在一种可能的实施方式中,确定子模块中的关键词提取算法包括TF-IDF算法和TextRank算法中的至少一种。
在一种可能的实施方式中,第一获取模块410获取的内容信息包括领域标签,第二确定模块430具体用于:
根据领域标签确定与内容信息对应的特定领域。
在一种可能的实施方式中,第二获取模块440获取的领域知识信息包括领域层级知识,领域层级知识包括领域名称,与领域名称对应的类别名称,以及与类别名称对应的特征单词。
在一种可能的实施方式中,第二获取模块440获取的特征单词基于内容语料库中的内容语料训练而获得。
在一种可能的实施方式中,第三确定模块450具体包括:
第一确定子模块451,用于确定与内容信息对应的特定类别;
第二确定子模块452,用于在领域层级知识中,确定与特定类别对应的特定类别名称,以及与特定类别名称对应的特征单词;
第三确定子模块453,根据特征单词从关键词信息中确定内容信息的特征标签。
在一种可能的实施方式中,第一获取模块410获取的内容信息包括类别标签,第一确定子模块451具体用于:
根据类别标签确定与内容信息对应的特定类别。
在一种可能的实施方式中,第三确定子模块453具体用于:
将关键词信息中与特征单词匹配的关键词信息作为特征标签。
在一种可能的实施方式中,第一确定模块420确定的关键词信息中包括多个关键词和各个关键词的排序信息,第三确定子模块453具体用于:
根据关键词信息中各个关键词与特征单词的匹配情况,以及排序信息,对多个关键词重新排序;
将经过重新排序后、位于预定顺序范围内的关键词信息作为内容信息的特征标签。
在一种可能的实施方式中,第二获取模块440获取的领域知识信息包括领域知识图谱,领域知识图谱在其第一层包括与领域对应的实体词,在其第二层包括与实体词对应的关联词,实体词和关联词组合构成特征组合词。
在一种可能的实施方式中,第三确定模块450具体包括:
第二确定子模块452,用于确定与特定领域对应的领域知识图谱中包括的特征组合词;
第三确定子模块453,用于根据特征组合词从关键词信息中确定内容信息的特征标签。
在一种可能的实施方式中,第三确定子模块453具体用于:
将关键词信息中与特征组合词匹配的关键词信息作为特征标签。
在一种可能的实施方式中,第一确定模块420确定的关键词信息中包括多个关键词和各个关键词的排序信息,第三确定子模块453具体用于:
根据关键词信息中各个关键词与特征组合词的匹配情况,以及排序信息,对多个关键词重新排序;
将经过重新排序后、位于预定顺序范围内的关键词信息作为内容信息的特征标签。
在一种可能的实施方式中,处理模块460中包括的属性标签基于用户的历史浏览内容确定。
在一种可能的实施方式中,处理模块460具体用于:
将与属性标签匹配的特征标签所对应的内容信息,作为向用户推荐的候选内容信息;
根据预设规则对候选内容信息中的各个内容信息进行排名,并将名次在预设范围内的内容信息作为内容推荐信息。
由上可知,在本说明书披露的多个实施例提供的内容推荐装置中,首先,第一获取模块410获取内容信息库中的内容信息,第一确定模块420确定与该内容信息相关的关键词信息,第二确定模块430确定与该内容信息对应的特定领域,第二获取模块440获取与该特定领域对应的领域知识信息。
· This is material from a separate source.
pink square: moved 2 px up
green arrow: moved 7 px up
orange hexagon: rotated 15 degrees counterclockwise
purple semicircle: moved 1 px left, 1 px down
接着,第三确定模块450根据该领域知识信息从关键词信息中确定内容信息的特征标签。然后,处理模块460根据该特征标签和用户的属性标签,从内容信息库中确定向用户推荐的内容推荐信。通过采用这种装置,实现向用户推荐更加精准的内容信息。
本领域技术人员应该可以意识到,在上述一个或多个示例中,本说明书披露的多个实施例所描述的功能可以用硬件、软件、固件或它们的任意组合来实现。当使用软件实现时,可以将这些功能存储在计算机可读介质中或者作为计算机可读介质上的一个或多个指令或代码进行传输。
以上所述的具体实施方式,对本说明书披露的多个实施例的目的、技术方案和有益效果进行了进一步详细说明,所应理解的是,以上所述仅为本说明书披露的多个实施例的具体实施方式而已,并不用于限定本说明书披露的多个实施例的保护范围,凡在本说明书披露的多个实施例的技术方案的基础之上,所做的任何修改、等同替换、改进等,均应包括在本说明书披露的多个实施例的保护范围之内。

Claims (20)

  1. 一种内容推荐方法,其特征在于,包括:
    获取内容信息库中的内容信息,并确定所述内容信息的关键词信息;
    确定与所述内容信息对应的特定领域;
    获取与所述特定领域对应的领域知识信息;
    根据所述领域知识信息从所述关键词信息中确定所述内容信息的特征标签;
    根据用户的属性标签和所述特征标签,从所述内容信息库中确定向所述用户推荐的内容推荐信息。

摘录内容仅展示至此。